[Исходный текст]:
·····

Предложение Самосуда играть «волшебную оперу» Глинки в концертном исполнении кажется экстравагантным лишь на первый взгляд. Его осуществление означало бы лишь признание де-факто всем известного обстоятельства – несложившейся сценической судьбы глинкинского детища при столь же общепринятом пиетете к ее высочайшим музыкальным достоинствам. Самосуд обозначил давно назревшую альтернативу между приоритетом партитуры и сцены. В результате их с Захаровым соглашения они склонились ко второму: в спектакле 1937 года вновь были сделаны уже привычные всем купюры. В брошюре, сопровождавшей его появление, Ю. Келдыш писал:
В тех условиях, в которых создавалось либретто оперы Глинки, оно не могло не получиться чем-то крайне бессвязным, отрывочным, а иногда и просто нелепым в литературно-драматургическом отношении. <…> В этом отношении упреки современной композитору критики были вполне справедливыми1367.
И даже «один из наиболее удачных», по оценке Орловой, спектакль 1948 года в Большом театре остался верен тому же принципу «улучшения» шедевра, приближения его к условиям сцены1368.
Но пока на протяжении полутора веков оперные театры расписывались в своей неспособности разгадать загадку «Руслана», словесно закреплялся тезис о его «совершенстве и цельности». В одних случаях, как у Асафьева, это приобретало вид герменевтической интерпретации, которая не просто соперничала в сознании нескольких поколений музыкантов с конкретными воплощениями «коварной» партитуры, но даже «вытесняла» их своей логической стройностью и художническим темпераментом, вдохновленным неистребимой верой исследователя-интерпретатора в доказываемый тезис. В других случаях в ход шла уже и просто демагогия, согласно которой «Руслан» был шедевром, ибо являлся таковым.

·····

[Исходный материал]:
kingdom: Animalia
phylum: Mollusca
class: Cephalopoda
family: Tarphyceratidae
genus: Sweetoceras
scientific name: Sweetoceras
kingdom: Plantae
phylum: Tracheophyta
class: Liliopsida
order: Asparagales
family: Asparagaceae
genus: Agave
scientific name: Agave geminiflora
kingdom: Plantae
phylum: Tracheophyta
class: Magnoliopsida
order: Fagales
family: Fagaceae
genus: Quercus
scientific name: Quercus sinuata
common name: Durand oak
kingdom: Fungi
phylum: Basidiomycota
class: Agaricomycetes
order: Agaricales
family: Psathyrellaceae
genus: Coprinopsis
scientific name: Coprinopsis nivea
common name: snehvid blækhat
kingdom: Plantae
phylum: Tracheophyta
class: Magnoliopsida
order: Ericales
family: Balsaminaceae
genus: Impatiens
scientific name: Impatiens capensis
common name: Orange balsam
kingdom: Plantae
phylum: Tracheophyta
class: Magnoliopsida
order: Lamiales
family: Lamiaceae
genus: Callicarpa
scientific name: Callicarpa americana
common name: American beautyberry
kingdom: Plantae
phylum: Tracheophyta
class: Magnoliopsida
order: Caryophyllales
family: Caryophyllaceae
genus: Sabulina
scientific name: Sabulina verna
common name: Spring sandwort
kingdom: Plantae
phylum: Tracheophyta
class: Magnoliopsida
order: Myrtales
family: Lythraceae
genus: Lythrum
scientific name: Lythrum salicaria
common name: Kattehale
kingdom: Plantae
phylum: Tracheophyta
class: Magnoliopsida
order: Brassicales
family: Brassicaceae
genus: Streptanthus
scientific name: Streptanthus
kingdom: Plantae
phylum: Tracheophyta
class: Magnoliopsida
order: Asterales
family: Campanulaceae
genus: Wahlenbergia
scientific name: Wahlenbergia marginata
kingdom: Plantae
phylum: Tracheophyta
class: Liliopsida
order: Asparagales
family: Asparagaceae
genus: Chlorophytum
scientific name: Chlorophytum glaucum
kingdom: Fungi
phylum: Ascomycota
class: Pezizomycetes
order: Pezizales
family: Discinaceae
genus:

·····

[Вопросы и задания]:
• A. Замените в тексте о «Руслане» слово «купюры» на «сокращения» и перепишите отрывок: начните со слов «Предложение Самосуда играть», закончите словами «были вполне справедливыми1367.».
• B. В каком году в Большом театре прошёл спектакль, который Орлова, по словам текста о «Руслане», назвала «одним из наиболее удачных»?
• C. Напишите, что могло бы идти дальше в тексте о сценической судьбе «Руслана» после его последнего предложения.
Материал здесь ни при чём.

[Ответы к заданиям]:
• A.
Предложение Самосуда играть «волшебную оперу» Глинки в концертном исполнении кажется экстравагантным лишь на первый взгляд. Его осуществление означало бы лишь признание де-факто всем известного обстоятельства – несложившейся сценической судьбы глинкинского детища при столь же общепринятом пиетете к ее высочайшим музыкальным достоинствам. Самосуд обозначил давно назревшую альтернативу между приоритетом партитуры и сцены. В результате их с Захаровым соглашения они склонились ко второму: в спектакле 1937 года вновь были сделаны уже привычные всем сокращения. В брошюре, сопровождавшей его появление, Ю. Келдыш писал:
В тех условиях, в которых создавалось либретто оперы Глинки, оно не могло не получиться чем-то крайне бессвязным, отрывочным, а иногда и просто нелепым в литературно-драматургическом отношении. <…> В этом отношении упреки современной композитору критики были вполне справедливыми1367.

• B. В 1948 году.

• C.
Так или иначе, пути реального бытования глинкинской музыки в советской культуре и ее «метафизической жизни» – в музыковедческой и идеологической литературе и журналистике 1930 – 1950-х годов – серьезно разошлись. Надо признать, что современность и до сих пор не разрешила этого колоссального противоречия между степенью возвеличивания Глинки и частотой обращения к его оперным партитурам, несоответствие которых поражает в случае этого классика, как ни в каком другом.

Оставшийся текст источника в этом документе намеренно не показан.